Вы увидите, что в действительности плавание «Паллады» было гораздо более трудным, чем это описано в книге. Гончаров отличался исключительной скромностью. Он боялся, что описание всех опасностей плавания невольно может представить в героическом свете и самого автора. Он все время посмеивается над собой, изображая себя этаким изнеженным, избалованным барином, недовольным тем, что его лишили привычных удобств и покоя.
«Между моряками, — пишет он, — зевая, апатически, лениво смотрит в «безбрежную даль» океана литератор, помышляя о том, хороши ли гостиницы в Бразилии, есть ли прачки на Сандвичевых островах, на чем ездят в Австралии».
Нет, не таким был автор «Фрегата Паллады», и совсем не так уж много заботился он о своих удобствах…
Летом 1852 года в Петербурге много толковали об экспедиции вице-адмирала Путятина, которая должна была отправиться в кругосветное плавание и посетить берега Японии.
Однажды разговор об этом зашел и в доме известного художника Майкова. С семьей Майковых Иван Александрович Гончаров дружил давно и прочно.

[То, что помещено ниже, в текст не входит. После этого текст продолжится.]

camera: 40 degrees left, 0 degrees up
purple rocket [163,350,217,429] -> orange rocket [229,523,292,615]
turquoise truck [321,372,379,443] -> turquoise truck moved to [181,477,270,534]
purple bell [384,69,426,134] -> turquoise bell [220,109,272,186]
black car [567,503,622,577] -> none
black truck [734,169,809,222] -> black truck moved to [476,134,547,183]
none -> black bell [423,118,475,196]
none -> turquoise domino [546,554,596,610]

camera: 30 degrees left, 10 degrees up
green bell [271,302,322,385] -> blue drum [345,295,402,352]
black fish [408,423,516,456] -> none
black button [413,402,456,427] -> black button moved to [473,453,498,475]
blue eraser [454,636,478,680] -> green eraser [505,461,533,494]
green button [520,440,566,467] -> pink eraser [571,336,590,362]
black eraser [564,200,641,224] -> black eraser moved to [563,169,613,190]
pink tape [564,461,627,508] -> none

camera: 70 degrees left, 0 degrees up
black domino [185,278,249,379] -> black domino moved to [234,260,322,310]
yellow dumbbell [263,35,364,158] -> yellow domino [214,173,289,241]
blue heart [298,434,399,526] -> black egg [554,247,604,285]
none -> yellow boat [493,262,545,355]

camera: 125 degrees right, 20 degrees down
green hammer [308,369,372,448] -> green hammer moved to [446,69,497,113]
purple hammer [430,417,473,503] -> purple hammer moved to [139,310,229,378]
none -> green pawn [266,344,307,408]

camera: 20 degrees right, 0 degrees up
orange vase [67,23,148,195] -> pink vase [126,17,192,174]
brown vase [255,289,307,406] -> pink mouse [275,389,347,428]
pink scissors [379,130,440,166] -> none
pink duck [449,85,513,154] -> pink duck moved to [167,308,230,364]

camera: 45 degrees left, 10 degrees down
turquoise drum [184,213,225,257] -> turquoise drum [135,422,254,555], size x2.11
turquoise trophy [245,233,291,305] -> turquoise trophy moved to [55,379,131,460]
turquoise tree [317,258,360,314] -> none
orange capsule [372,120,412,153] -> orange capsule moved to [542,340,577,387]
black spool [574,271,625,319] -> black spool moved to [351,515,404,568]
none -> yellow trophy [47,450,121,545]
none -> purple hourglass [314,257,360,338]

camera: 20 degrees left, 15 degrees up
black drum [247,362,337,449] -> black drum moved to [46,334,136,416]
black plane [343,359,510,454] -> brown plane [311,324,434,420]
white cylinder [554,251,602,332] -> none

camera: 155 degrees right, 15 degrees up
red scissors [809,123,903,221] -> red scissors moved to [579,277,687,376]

Он проводил вечера в их уютной гостиной, где часто собирались поэты и художники. На этот раз были только свои. Хозяйка дома, рассказывая о предстоящей экспедиции, заметила, между прочим, что адмирал ищет секретаря, который мог бы потом описать все путешествие.
— Вот вам бы предложить! — со смехом сказала она, обращаясь к Гончарову, по обыкновению спокойно сидевшему в глубоком кресле.
— Мне? Что ж, я бы принял это предложение, — ответил тот.
Все рассмеялись, а минуту спустя уже забыли об этом разговоре.
Но через несколько дней среди друзей Гончарова распространилось изумившее их известие: Иван Александрович действительно собирается путешествовать вокруг света и хлопочет, чтобы его назначили секретарем экспедиции.
Кругосветное плавание — да ведь это разлука с родиной, с близкими года на два, а то и на три! А опасности? А лишения? Как смирится с ними человек, за сорок лет своей жизни не совершивший ни одной большой поездки хотя бы по родной стране? И не он ли говорил о себе, что свою спокойную комнату оставляет только в случае крайней надобности и всегда с сожалением? Наконец, ведь Иван Александрович после «Обыкновенной истории» задумал написать еще два романа и уже давно работает над одним из них. Значит, бросить и это?
Гончаров и сам как будто был не очень тверд в своем намерении. Да, в море ему будет трудно. И ответственность ведь большая: надо потом рассказать о плавании, рассказать так, чтобы было много поэзии, огня, красок. Сомнения в своих силах не давали ему покоя. И все же он решил ехать.
— Я давно мечтал о таком путешествии, — говорил он. — Может быть, с той минуты, когда учитель сказал, что если ехать от какой-нибудь точки безостановочно, то воротишься к ней с другой стороны. Мне захотелось поехать с правого берега Волги, на котором я родился, и воротиться с левого. Захотелось побывать там, где учитель показывал на карте экватор, полюсы, тропики… И вдруг теперь неожиданно воскресли мечты, вспомнились давно забытые кругосветные герои. Вдруг и я вслед за ними могу отправиться вокруг света! Все мечты и надежды юности — нет, сама юность воротилась ко мне!
И писатель вспоминал родной Симбирск, где яблоневые сады спускаются по крутому склону к Волге. Вспоминался ему каменный дом, двор, заросший травой, и флигель, где жил на покое старый моряк Трегубов. Как чудесно было забраться к нему в кабинет, потрогать компас, секстант, хронометр! А старик, который души не чаял в своем маленьком любимце, сажал Ваню на колени и начинал нескончаемый рассказ о скитаниях по белу свету.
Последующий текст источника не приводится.